Reading azure databricks logs json file using azure databricks-CodePudding

I have sent the data bricks logs to storage account by enabling diagnostic setting, Now I have to read those logs using azure data bricks for advance analytics. when I try to mount the path it works but reads wont work .

pathIn1= "/mnt/xyx/y=2021/m=10/d=07/h=10/m=00/PT1H.json"
df1=spark.read.format("json").load(pathIn1) \
  .withColumn("rawFilePath",input_file_name())
df1=spark.read.format("json").option("multiline","true") \
  .json(pathIn1).withColumn("rawFilePath",input_file_name())

It takes 15mins to run after this ADL exception for gen1 account & for gen2 read query is just running indefinitely.

Tried many approach but getting below error.

CodePudding user response：

With help of below code I can able to read the data from Azure storage account using pyspark.

df = spark.read.json("wasbs://container_@storage_account.blob.core.windows.net/sub_folder/*.json")
df.show()

This gives me the complete data of all my json files in a terminal.

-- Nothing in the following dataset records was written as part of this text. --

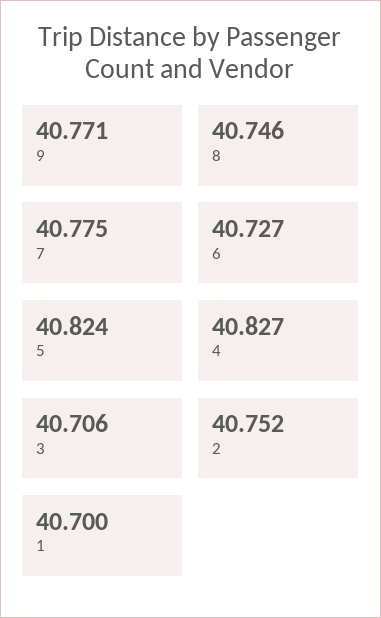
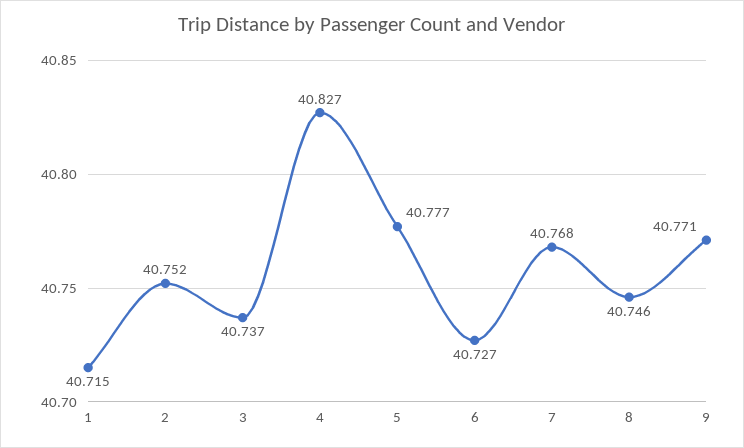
  {
    "9": 40.771,
    "8": 40.746,
-   "7": 40.775,
+   "7": 40.768,
    "6": 40.727,
-   "5": 40.824,
+   "5": 40.777,
    "4": 40.827,
-   "3": 40.706,
+   "3": 40.737,
    "2": 40.752,
-   "1": 40.7
+   "1": 40.715
  }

Or you can give a try in a below way:

storage_account_name = "ACC_NAME"
storage_account_access_key = "ACC_key"

spark.conf.set(
  "fs.azure.account.key." storage_account_name ".blob.core.windows.net",
  storage_account_access_key)

file_type = "json"
file_location = "wasbs://location/path"


df = spark.read.format(file_type).option("inferSchema", "true").load(file_location)

CodePudding user response：

this the way databricks mounts works .

If you attempt to create a mount point within an existing mount point, for example:

Mount one storage account to /mnt/storage1

Mount a second storage account to /mnt/storage1/storage2

Reason : This will fail because nested mounts are not supported in Databricks. recommended one is creating separate mount entries for each storage object.

For example:

Mount one storage account to /mnt/storage1

Mount a second storage account to /mnt/storage2

You can ref : Link

as workaround - you can read it from storage account itself for processing instead of mount.